病気・がんクローン病

クローン病

クローン病は医療費助成対象疾病の指定難病に定められている原因不明の炎症性腸疾患です。口腔から肛門周囲まで消化管のどの部位にも起こり得ますが、好発部位は大腸や小腸です。炎症や潰瘍は連続せず、とびとびにできることが特徴です。1932年、ニューヨーク マウントサイナイ病院の内科医クローン博士らによってはじめて報告されました。10代後半~20代の若者に発症することが多く、患者数は年々増加しています。

クローン病の病変部位による分類
クローン病の病変部位による分類

<症状>

症状は炎症や潰瘍が発生した部位によって異なりますが、多くの場合、腹痛、下痢、肛門部の痛み、痔ろう、発熱などが現れます。これらの症状が落ち着いたり(寛解期)、悪くなったり(活動期)を繰り返し、やがて栄養障害による体重減少が起こります。

<原因>

明確な原因は今のところ不明です。

<検査>

血液検査:
病気の寛解(かんかい)状態の確認や再燃・合併症を早期に把握するため、炎症の有無(白血球数、CRP、赤沈)、貧血の有無(ヘモグロビン、赤血球数、ヘマトクリット)、栄養状態(血清アルブミンなど)を調べます。病気の活動性の評価、治療法の選択や治療効果の判定にもなります。

X線造影検査:
造影剤を使用して、大腸から小腸を中心に消化管全体を観察し、病変の位置や拡がりを観察します。

大腸内視鏡検査:
大腸~小腸(回腸末端部)の粘膜を観察し、縦走潰瘍敷石像、びらん、不整形潰瘍などクローン病に特有の病変や、狭窄(きょうさく)瘻孔(ろうこう)の有無、発生部位を調べます。また、病変の一部を生検し、組織や細胞を顕微鏡で観察することがあります。

上部消化管内視鏡検査:
胃粘膜に、竹の節に似た病変が観察されることがあります。

小腸内視鏡検査:
胃、大腸の内視鏡検査やX線造影検査で病変が見つからない場合や、小腸の病変が疑われる場合、より精密に調べたい場合に行われます。腸閉塞の症状がなければカプセル内視鏡あるいはバルーン内視鏡が用いられます。

MRE:
MRIを用いた腸管の造影検査です。造影剤を使用し、小腸、大腸内の病変と腸管外の病変を同時に観察します。また、狭窄・瘻孔・膿瘍(のうよう)・痔ろうなどの合併症の観察や程度の確認にも用いられます。

<治療>

活動期から寛解期に誘導し、寛解状態を維持することを目的に、炎症を落ち着かせるための治療を行います。薬物療法や栄養療法などの内科的治療と外科手術的治療があり、治療法は単独あるいは組み合わせて選択されます。

栄養療法:
通常の食事から、腸に負担をかける食物繊維と脂肪を取り除いたり、タンパク質を分子量の小さいアミノ酸にまで分解した栄養成分を補給します。鼻から通したチューブを介して腸に栄養剤を注入する経腸栄養療法が主ですが、血管を介する中心静脈栄養が行われることもあります。

薬物療法:
炎症や免疫の異常を抑えるため、サリチル酸製剤や副腎皮質ステロイド剤、免疫抑制剤、分子標的治療薬(抗TNF抗体)などが使われます。

血球成分除去:
血液中から免疫細胞(顆粒球、単球)をとり除く治療法です。活性化した免疫細胞が病変部位へ集まるのを防ぐことで炎症を鎮める治療法です。栄養療法や薬物治療が効きにくい場合に行われることがあります。

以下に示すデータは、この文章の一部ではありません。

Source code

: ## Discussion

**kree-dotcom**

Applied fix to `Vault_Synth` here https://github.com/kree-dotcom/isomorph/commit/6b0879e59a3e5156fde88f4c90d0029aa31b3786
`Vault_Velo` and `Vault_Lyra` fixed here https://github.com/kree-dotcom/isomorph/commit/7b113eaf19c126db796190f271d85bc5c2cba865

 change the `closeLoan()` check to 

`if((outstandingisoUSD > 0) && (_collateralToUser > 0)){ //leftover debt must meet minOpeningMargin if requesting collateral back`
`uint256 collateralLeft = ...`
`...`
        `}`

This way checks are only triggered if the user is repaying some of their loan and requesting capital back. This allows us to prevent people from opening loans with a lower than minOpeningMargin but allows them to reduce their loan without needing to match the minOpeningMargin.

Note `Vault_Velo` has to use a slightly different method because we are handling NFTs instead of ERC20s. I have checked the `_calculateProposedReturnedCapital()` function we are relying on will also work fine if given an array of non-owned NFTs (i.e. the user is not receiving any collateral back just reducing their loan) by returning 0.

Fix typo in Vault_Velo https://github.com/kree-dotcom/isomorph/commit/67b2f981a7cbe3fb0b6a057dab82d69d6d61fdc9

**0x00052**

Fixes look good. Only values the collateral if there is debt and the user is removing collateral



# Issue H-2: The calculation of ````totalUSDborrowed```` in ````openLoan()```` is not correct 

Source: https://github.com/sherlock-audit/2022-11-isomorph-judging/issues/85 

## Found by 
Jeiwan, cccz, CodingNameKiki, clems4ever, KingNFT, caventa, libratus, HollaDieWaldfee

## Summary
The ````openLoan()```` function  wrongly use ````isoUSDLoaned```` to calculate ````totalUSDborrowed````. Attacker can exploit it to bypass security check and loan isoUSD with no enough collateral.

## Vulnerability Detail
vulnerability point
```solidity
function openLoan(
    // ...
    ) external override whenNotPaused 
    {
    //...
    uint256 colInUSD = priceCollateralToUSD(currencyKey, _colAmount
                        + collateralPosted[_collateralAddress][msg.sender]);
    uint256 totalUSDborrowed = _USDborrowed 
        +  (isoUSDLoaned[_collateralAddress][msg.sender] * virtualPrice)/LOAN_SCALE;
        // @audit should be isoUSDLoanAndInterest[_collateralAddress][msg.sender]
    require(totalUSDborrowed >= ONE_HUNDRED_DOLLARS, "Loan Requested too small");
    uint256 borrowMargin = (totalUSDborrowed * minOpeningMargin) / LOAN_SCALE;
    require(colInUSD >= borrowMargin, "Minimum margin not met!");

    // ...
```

内視鏡的バルーン拡張術(Endoscopic Balloon Dilatation : EBD):
狭窄の箇所が少なく、深い潰瘍や瘻孔が合併しない場合は、内視鏡を用いてバルーンカテーテルによる拡張術が行われることがあります。

手術療法:
腸閉塞、膿瘍、穿孔、大量出血、がんが合併する場合などに行われます。腸に高度な狭窄や膿瘍が発生している場合は、外科手術で病変部を切除します。